As we learn more about this darker side of globalization, the facilitating role played by Western countries cannot be ignored. Instead of passing transparency laws to expose and deter economic criminals, many—including the United States—have become safe havens for stolen funds. Worse, some proudly offer opaque “golden visa” schemes to wealthy foreign investors that require no effective scrutiny of applicants or their financial backgrounds. The EB-5 visa, for example, was created to attract foreign investment to deprived communities across America. But instead of delivering the promised economic benefits, it has become “plagued by fraud and abuse” in the words of one senator.

The influx of corrupt foreign actors and their stolen wealth can have a corrosive effect on the integrity of Western professionals who are—wittingly or unwittingly—being paid to launder dirty money and whitewash dubious reputations. The sheer volume of illicit finance can even distort local economies, as the flooding of Chavista money into Miami’s inflated real estate market shows. Whether it derives from criminal activity or authoritarian scheming, corrupt foreign money always arrives with heavy baggage. That is why countries that fail to stop it soon start to look corrupt themselves.

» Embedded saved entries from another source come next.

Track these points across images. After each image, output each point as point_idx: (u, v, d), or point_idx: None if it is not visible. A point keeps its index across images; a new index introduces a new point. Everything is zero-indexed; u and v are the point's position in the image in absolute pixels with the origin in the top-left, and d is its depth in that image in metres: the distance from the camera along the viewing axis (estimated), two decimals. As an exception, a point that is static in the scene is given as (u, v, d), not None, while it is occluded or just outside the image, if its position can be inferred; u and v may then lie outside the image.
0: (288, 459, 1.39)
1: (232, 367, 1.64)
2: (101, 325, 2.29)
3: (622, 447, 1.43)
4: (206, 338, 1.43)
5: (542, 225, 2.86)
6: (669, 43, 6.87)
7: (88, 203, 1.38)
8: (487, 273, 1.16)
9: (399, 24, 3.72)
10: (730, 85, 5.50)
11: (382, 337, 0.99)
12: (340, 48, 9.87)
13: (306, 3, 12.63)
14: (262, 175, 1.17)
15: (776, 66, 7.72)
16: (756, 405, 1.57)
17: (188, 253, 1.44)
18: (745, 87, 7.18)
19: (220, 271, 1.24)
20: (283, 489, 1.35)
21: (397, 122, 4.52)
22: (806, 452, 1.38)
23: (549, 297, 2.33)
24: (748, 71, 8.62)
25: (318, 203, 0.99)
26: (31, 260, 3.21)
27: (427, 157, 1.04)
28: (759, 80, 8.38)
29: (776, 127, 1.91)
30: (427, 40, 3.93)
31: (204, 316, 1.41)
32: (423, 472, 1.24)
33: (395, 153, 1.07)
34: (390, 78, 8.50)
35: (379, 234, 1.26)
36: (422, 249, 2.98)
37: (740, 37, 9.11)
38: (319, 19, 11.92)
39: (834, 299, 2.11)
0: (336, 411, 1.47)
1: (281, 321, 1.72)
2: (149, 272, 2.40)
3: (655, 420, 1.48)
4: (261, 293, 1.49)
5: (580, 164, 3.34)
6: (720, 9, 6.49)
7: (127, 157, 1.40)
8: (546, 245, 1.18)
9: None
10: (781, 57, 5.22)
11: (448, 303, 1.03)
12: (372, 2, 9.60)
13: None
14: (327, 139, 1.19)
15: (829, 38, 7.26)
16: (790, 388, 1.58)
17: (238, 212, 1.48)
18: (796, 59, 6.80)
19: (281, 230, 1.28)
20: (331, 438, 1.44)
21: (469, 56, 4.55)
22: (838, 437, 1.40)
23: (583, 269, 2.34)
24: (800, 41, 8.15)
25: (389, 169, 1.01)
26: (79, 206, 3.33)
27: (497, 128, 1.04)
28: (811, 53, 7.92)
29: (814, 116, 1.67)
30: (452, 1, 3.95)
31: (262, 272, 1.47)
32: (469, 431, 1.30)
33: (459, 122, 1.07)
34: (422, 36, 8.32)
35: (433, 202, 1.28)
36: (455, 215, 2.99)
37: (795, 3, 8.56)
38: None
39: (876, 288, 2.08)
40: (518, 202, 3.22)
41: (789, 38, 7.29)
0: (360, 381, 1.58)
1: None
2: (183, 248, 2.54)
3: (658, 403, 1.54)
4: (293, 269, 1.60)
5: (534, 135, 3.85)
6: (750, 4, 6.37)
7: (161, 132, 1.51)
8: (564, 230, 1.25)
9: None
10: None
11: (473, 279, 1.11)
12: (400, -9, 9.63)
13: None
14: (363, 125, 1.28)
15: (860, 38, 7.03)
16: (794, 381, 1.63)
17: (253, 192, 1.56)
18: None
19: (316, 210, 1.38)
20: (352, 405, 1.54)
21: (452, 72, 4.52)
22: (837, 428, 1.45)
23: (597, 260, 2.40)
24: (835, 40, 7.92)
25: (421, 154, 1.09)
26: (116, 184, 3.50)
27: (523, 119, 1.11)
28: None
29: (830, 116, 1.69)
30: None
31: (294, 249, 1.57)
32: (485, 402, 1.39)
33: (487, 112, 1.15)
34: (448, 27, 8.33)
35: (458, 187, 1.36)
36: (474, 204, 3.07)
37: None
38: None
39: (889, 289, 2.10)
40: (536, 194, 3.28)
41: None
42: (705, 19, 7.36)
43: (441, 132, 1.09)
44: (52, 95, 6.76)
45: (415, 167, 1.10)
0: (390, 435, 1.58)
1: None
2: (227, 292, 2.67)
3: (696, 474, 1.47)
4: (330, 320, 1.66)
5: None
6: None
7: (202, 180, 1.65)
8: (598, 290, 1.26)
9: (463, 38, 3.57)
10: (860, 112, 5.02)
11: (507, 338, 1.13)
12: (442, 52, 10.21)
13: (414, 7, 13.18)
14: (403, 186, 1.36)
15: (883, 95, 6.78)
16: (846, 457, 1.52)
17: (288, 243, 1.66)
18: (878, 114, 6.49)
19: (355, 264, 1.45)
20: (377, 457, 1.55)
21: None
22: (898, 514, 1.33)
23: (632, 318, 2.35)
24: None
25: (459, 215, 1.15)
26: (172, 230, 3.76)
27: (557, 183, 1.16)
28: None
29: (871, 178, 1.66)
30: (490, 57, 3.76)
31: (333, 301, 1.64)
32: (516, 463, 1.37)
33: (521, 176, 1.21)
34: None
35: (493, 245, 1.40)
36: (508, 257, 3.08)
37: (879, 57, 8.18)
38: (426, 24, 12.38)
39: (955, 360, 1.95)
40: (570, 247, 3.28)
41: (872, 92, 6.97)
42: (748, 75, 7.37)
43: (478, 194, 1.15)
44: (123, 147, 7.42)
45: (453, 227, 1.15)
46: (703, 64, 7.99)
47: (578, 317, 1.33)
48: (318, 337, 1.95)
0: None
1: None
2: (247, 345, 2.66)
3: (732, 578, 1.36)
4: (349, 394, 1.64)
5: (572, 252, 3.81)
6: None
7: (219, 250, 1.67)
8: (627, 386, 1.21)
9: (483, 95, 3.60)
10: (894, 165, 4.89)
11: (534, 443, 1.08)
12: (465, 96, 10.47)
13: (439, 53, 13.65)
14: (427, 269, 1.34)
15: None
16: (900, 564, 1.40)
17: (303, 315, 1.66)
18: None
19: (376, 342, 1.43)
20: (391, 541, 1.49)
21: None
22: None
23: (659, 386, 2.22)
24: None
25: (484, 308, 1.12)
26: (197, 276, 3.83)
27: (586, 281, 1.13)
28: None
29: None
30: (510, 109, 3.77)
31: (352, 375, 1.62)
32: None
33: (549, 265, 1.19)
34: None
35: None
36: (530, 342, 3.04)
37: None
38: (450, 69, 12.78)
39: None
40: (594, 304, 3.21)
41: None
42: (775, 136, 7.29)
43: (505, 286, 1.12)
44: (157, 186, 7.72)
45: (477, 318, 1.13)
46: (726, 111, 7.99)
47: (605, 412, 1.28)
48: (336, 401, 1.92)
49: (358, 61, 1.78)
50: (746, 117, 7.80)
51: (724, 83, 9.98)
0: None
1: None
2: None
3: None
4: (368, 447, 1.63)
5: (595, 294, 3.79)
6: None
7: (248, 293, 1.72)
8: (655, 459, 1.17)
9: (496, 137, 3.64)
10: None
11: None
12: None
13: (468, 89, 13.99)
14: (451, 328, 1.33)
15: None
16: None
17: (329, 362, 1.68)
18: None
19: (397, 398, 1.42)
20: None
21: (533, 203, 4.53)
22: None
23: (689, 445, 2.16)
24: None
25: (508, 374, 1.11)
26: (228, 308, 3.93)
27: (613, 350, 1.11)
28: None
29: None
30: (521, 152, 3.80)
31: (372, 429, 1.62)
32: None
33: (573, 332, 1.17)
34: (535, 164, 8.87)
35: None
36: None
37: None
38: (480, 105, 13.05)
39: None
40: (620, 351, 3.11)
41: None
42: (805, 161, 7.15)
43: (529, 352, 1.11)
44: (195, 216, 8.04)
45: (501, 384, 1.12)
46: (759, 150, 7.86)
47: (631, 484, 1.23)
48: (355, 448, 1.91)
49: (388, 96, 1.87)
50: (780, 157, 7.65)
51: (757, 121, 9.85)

Lawmakers in democracies have generally been slow to react to this threat, but a push for stronger anti-money laundering laws and golden visa crackdowns is now underway across the United States and Europe. One of the most important innovations in the fight against kleptocracy was the Global Magnitsky Act, which enables the U.S. Treasury to place sanctions and travel bans on foreign individuals involved in corruption or human rights abuses. Thanks to the campaigning efforts of financier Bill Browder, whose lawyer was brutally murdered by Russian authorities after uncovering a massive tax fraud, Canada and several European countries have adopted similar legislation, with the EU likely to follow suit.

The U.S. Helsinki Commission now appears to be advancing the Global Magnitsky agenda with the bipartisan Kleptocrat Exposure Act. This legislation would directly threaten the kleptocrats’ treasured anonymity by authorizing the Secretary of State to reveal the identities of individuals whose U.S. visa applications were rejected because of corruption or human rights abuses. This would target bad actors who may not have been sanctioned but are still of significant concern. State Department visa statistics suggest that, last year alone, this could potentially apply in thousands of cases.

Beyond deterring dangerous kleptocrats from trying to enter or do business in the United States, the benefit of revealing major visa bans would be the creation of a useful anti-money laundering resource for the private sector. Financial institutions are legally required to flag suspicious transactions to the U.S. Treasury, risking hefty fines and reputational damage if they fail to comply. Banks are therefore increasingly wary of doing business with customers from dubious backgrounds, and routinely consult government lists of the kind that the Kleptocrat Exposure Act would mandate.

Before issuing more heavy-handed sanctions to be policed by overburdened U.S. government agencies, Congress should try injecting a little transparency into the movement of dangerous people and dirty money across U.S. borders. Doing so will empower law enforcement and the private sector to shut down the bank accounts and business deals of kleptocrats and human rights abusers—keeping them out of America, denying them an undeserved share in our prosperity, and standing in solidarity with their victims in the world’s most repressive countries.